In the movie, which is based on a true story, he plays an attorney who sued DuPont for dumping toxic compounds called PFAS in a small West Virginia town. What happened to that town could happen in North Carolina, he said.

PFAS compounds are sometimes called "forever chemicals" because they don't break down. Instead, they build up in the environment and in the human body.
They were created by industrial scientists for use in making Teflon and other products. In the West Virginia case, documents proved DuPont knew for decades the chemical was linked to birth defects, cancer and organ damage, but dumped them into a landfill anyway, where it harmed crops, livestock and people.
DuPont and its spinoff, Chemours, are also the makers of GenX, another forever chemical closely related to the one in the movie. The companies discharged GenX from the Fayetteville Works plant in Bladen County into the Cape Fear River for decades before state regulators stopped it in 2018.
North Carolina still has the highest levels of PFAS contamination in the country. In a study released last month by the nonprofit Environmental Working Group, Brunswick County had the highest level of PFAS in its water of any area tested in 31 states – 86 parts per trillion, which is above the upper limit of 70 set by the U.S. Environmental Protection Agency.

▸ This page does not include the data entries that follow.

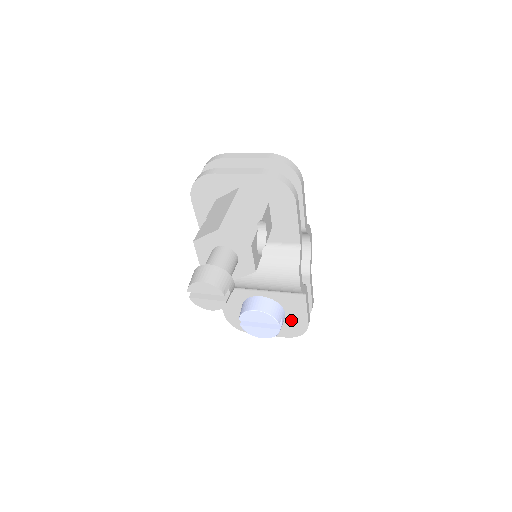
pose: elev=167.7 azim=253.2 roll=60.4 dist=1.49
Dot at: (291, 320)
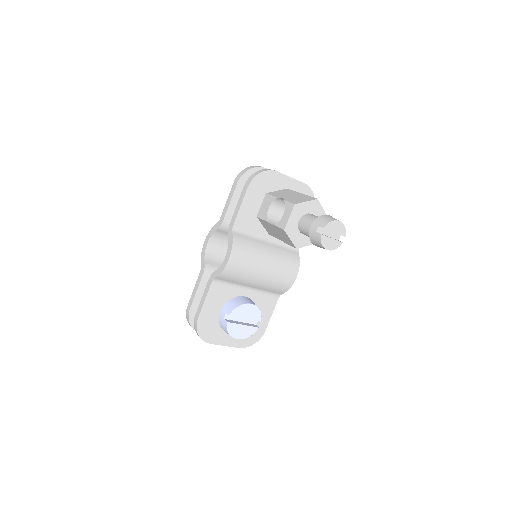
Dot at: occluded
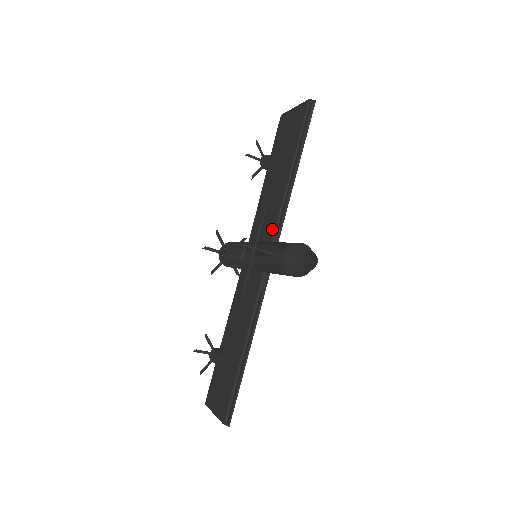
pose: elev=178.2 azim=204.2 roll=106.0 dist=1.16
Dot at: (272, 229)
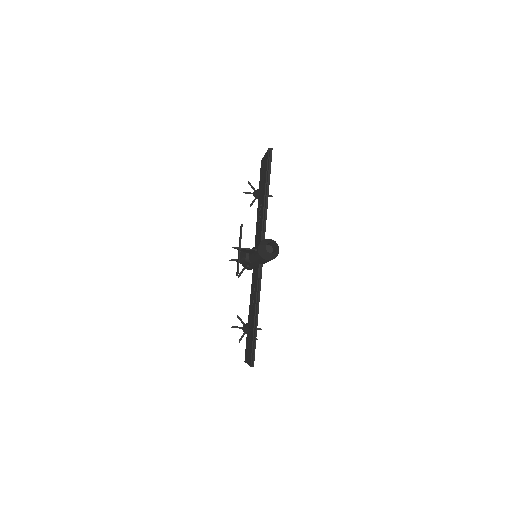
Dot at: (260, 236)
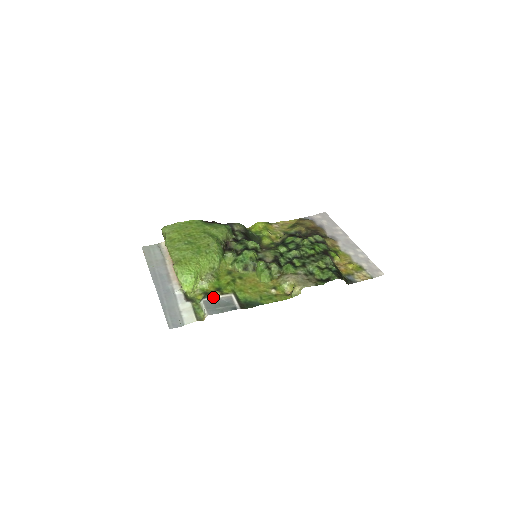
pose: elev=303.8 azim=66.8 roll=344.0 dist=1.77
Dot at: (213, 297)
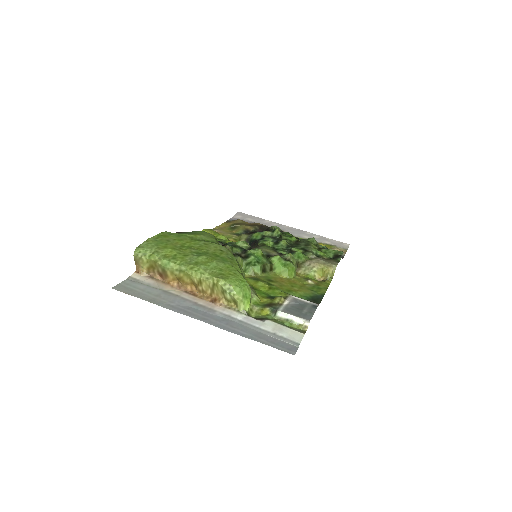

"This is poisoning us," Ruffalo said. "It’s colorless, it’s odorless and we don’t know what the effects are on our bodies and our families for decades to come. It’s been going on and on, and now it’s time to stop."

He said he hopes his film inspires people to stand up against corporate polluters, saying neither the industry nor the government can be trusted to do the right thing.

Ruffalo hosted a screening of "Dark Waters" at the Alamo Drafthouse Cinema in Raleigh on Wednesday night, and he also held a screening in Wilmington on Tuesday.